# Stacks of coins

A very simple endgame model for Go.

Stacks of coins stand on a table. The two players alternately take one stack, until the table is empty.

This is a useful starter model. One stack on its own is entirely trivial, so anything you can get out of this shows the use of disjunctive sums of games, a piece of general theory.

It illustrates the idea that you look to play big points when everything is gote. The best play is to take the largest stack, and if you know enough to ask 'how do you prove that?', you know enough to prove it.

It also illustrates miai, namely two stacks of the same value. They might as well not be there, since they will be divided one to Black and one to White if play is correct.

If the sizes of the stacks are s, t, u, v ... in decreasing order, the value of starting is

s - t + u - v + ...

which is at most s.

If we aren't given full information about the stacks, we can guess this value as s/2. That's a more meaty use of the model, and requires some discussion.

The value depends upon how many stacks of coins there are. If the number is even then s/2 is the best guess. If the number is odd it will vary between s for small numbers and s/2 at the limit for large numbers. -- Saesneg

Charles Matthews: The discussion depends on what one accepts as a decent probability model. Look at the hypothesis that the number of stacks of a given value v is equally likely to be even or odd. If this is OK up to v = s then by removing miai (pairs of stacks of equal size) one can look at cases with at most one stack of each value, and do a calculation. Which gives the answer s/2 as expected value.

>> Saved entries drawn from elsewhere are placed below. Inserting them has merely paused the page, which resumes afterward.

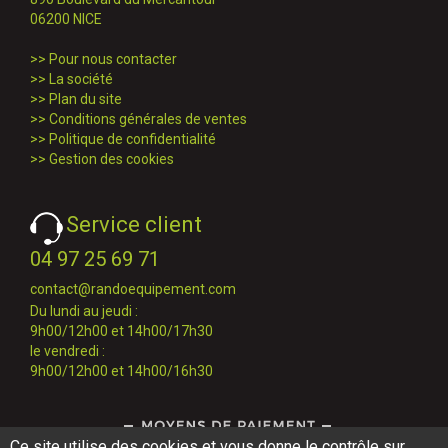
06200 NICE
>>
Pour nous contacter
>>
La société
>>
Plan du site
>>
Conditions générales de ventes
>>
Politique de confidentialité
>>
Gestion des cookies
Service client
04 97 25 69 71
contact@randoequipement.com
Du lundi au jeudi :
9h00/12h00 et 14h00/17h30
le vendredi :
9h00/12h00 et 14h00/16h30
Ce site utilise des cookies et vous donne le contrôle sur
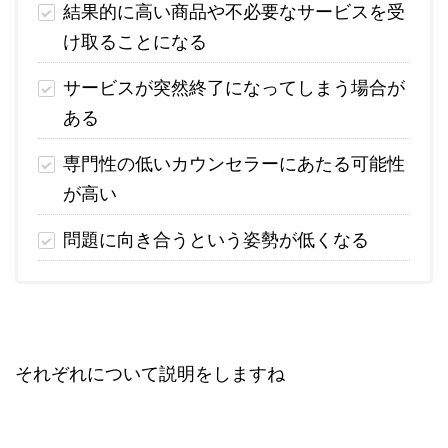
結果的に高い商品や不必要なサービスを受
け取ることになる
サービスが突然終了になってしまう場合が
ある
専門性の低いカウンセラーにあたる可能性
が高い
問題に向き合うという姿勢が低くなる
それぞれについて説明をしますね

I'm reasonably happy with that hypothesis as a model of small endgame plays. I don't see that it is so good for the larger endgame plays - given there is one of (*deiri*) value 15, there is quite a good chance there are no others (tedomari). So I'd have thought this calculation has a certain, limited application, because the 19x19 board has only restricted scope.

This argument then affects what one thinks about reverse sente.

victim: I disagree with Saesneg. The value will be somewhere between 0 and s, but it won't be 0 if it's odd and won't be s if it's even. s/2 is the expected value, and you'll get extreme values if the stacks are miai-heavy.

E.g. if there are five stacks, s=t and u=v and w=1, the value is 1.

For five stacks where t=u and v=w, the value is s.

For four stacks, s=t and u=v, the value is 0.

For four stacks where t=u and v=1, the value is s-1.